(Extracted records)
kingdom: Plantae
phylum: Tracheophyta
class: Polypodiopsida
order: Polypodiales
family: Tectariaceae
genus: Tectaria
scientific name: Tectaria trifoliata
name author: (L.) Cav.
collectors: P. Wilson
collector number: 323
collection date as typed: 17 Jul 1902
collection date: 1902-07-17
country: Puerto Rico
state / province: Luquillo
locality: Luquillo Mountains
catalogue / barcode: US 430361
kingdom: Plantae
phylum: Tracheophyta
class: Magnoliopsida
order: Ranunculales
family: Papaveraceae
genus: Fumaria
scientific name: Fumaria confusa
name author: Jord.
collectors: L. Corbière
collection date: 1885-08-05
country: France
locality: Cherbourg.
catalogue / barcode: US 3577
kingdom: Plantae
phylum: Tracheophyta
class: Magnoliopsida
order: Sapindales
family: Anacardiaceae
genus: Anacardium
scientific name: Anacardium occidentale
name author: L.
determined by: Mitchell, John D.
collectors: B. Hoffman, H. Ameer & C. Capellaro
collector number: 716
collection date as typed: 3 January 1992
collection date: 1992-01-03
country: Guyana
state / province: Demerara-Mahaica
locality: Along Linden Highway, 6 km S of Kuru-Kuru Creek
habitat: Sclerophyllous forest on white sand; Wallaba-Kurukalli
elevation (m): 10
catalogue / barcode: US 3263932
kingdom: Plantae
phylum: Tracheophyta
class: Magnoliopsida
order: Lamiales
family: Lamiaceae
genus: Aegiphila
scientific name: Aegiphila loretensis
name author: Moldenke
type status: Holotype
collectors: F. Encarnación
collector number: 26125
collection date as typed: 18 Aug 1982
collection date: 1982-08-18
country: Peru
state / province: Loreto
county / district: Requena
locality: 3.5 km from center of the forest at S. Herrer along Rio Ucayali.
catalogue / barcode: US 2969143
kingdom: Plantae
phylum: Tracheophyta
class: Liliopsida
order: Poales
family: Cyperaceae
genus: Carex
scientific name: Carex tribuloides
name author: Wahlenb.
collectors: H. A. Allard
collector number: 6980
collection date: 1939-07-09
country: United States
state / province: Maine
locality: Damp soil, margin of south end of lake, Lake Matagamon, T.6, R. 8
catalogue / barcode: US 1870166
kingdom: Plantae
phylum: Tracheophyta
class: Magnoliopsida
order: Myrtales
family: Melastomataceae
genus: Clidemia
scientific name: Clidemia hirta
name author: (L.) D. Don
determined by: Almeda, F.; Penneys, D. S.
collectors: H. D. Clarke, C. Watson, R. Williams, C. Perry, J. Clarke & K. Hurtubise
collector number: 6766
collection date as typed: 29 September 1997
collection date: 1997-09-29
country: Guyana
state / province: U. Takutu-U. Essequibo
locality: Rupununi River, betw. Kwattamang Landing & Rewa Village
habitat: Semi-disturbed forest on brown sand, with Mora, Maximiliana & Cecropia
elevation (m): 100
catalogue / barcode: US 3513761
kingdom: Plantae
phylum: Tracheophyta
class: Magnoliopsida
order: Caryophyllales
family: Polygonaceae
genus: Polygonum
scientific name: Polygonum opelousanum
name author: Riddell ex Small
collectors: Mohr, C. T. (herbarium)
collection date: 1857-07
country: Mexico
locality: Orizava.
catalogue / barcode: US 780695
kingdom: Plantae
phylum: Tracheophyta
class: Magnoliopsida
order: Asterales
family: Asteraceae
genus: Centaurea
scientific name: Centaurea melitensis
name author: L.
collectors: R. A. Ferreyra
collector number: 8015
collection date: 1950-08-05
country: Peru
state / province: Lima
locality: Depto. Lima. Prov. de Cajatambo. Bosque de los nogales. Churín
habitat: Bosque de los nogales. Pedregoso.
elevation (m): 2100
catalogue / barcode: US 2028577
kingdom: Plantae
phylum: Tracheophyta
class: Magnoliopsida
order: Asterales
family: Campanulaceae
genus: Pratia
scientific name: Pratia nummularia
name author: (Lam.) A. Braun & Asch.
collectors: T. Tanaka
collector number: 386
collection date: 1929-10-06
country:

> Directive: Update the entries so that each "collectors" reads "collected by", keeping everything else the same.

> Response to the task:
kingdom: Plantae
phylum: Tracheophyta
class: Polypodiopsida
order: Polypodiales
family: Tectariaceae
genus: Tectaria
scientific name: Tectaria trifoliata
name author: (L.) Cav.
collected by: P. Wilson
collector number: 323
collection date as typed: 17 Jul 1902
collection date: 1902-07-17
country: Puerto Rico
state / province: Luquillo
locality: Luquillo Mountains
catalogue / barcode: US 430361
kingdom: Plantae
phylum: Tracheophyta
class: Magnoliopsida
order: Ranunculales
family: Papaveraceae
genus: Fumaria
scientific name: Fumaria confusa
name author: Jord.
collected by: L. Corbière
collection date: 1885-08-05
country: France
locality: Cherbourg.
catalogue / barcode: US 3577
kingdom: Plantae
phylum: Tracheophyta
class: Magnoliopsida
order: Sapindales
family: Anacardiaceae
genus: Anacardium
scientific name: Anacardium occidentale
name author: L.
determined by: Mitchell, John D.
collected by: B. Hoffman, H. Ameer & C. Capellaro
collector number: 716
collection date as typed: 3 January 1992
collection date: 1992-01-03
country: Guyana
state / province: Demerara-Mahaica
locality: Along Linden Highway, 6 km S of Kuru-Kuru Creek
habitat: Sclerophyllous forest on white sand; Wallaba-Kurukalli
elevation (m): 10
catalogue / barcode: US 3263932
kingdom: Plantae
phylum: Tracheophyta
class: Magnoliopsida
order: Lamiales
family: Lamiaceae
genus: Aegiphila
scientific name: Aegiphila loretensis
name author: Moldenke
type status: Holotype
collected by: F. Encarnación
collector number: 26125
collection date as typed: 18 Aug 1982
collection date: 1982-08-18
country: Peru
state / province: Loreto
county / district: Requena
locality: 3.5 km from center of the forest at S. Herrer along Rio Ucayali.
catalogue / barcode: US 2969143
kingdom: Plantae
phylum: Tracheophyta
class: Liliopsida
order: Poales
family: Cyperaceae
genus: Carex
scientific name: Carex tribuloides
name author: Wahlenb.
collected by: H. A. Allard
collector number: 6980
collection date: 1939-07-09
country: United States
state / province: Maine
locality: Damp soil, margin of south end of lake, Lake Matagamon, T.6, R. 8
catalogue / barcode: US 1870166
kingdom: Plantae
phylum: Tracheophyta
class: Magnoliopsida
order: Myrtales
family: Melastomataceae
genus: Clidemia
scientific name: Clidemia hirta
name author: (L.) D. Don
determined by: Almeda, F.; Penneys, D. S.
collected by: H. D. Clarke, C. Watson, R. Williams, C. Perry, J. Clarke & K. Hurtubise
collector number: 6766
collection date as typed: 29 September 1997
collection date: 1997-09-29
country: Guyana
state / province: U. Takutu-U. Essequibo
locality: Rupununi River, betw. Kwattamang Landing & Rewa Village
habitat: Semi-disturbed forest on brown sand, with Mora, Maximiliana & Cecropia
elevation (m): 100
catalogue / barcode: US 3513761
kingdom: Plantae
phylum: Tracheophyta
class: Magnoliopsida
order: Caryophyllales
family: Polygonaceae
genus: Polygonum
scientific name: Polygonum opelousanum
name author: Riddell ex Small
collected by: Mohr, C. T. (herbarium)
collection date: 1857-07
country: Mexico
locality: Orizava.
catalogue / barcode: US 780695
kingdom: Plantae
phylum: Tracheophyta
class: Magnoliopsida
order: Asterales
family: Asteraceae
genus: Centaurea
scientific name: Centaurea melitensis
name author: L.
collected by: R. A. Ferreyra
collector number: 8015
collection date: 1950-08-05
country: Peru
state / province: Lima
locality: Depto. Lima. Prov. de Cajatambo. Bosque de los nogales. Churín
habitat: Bosque de los nogales. Pedregoso.
elevation (m): 2100
catalogue / barcode: US 2028577
kingdom: Plantae
phylum: Tracheophyta
class: Magnoliopsida
order: Asterales
family: Campanulaceae
genus: Pratia
scientific name: Pratia nummularia
name author: (Lam.) A. Braun & Asch.
collected by: T. Tanaka
collector number: 386
collection date: 1929-10-06
country:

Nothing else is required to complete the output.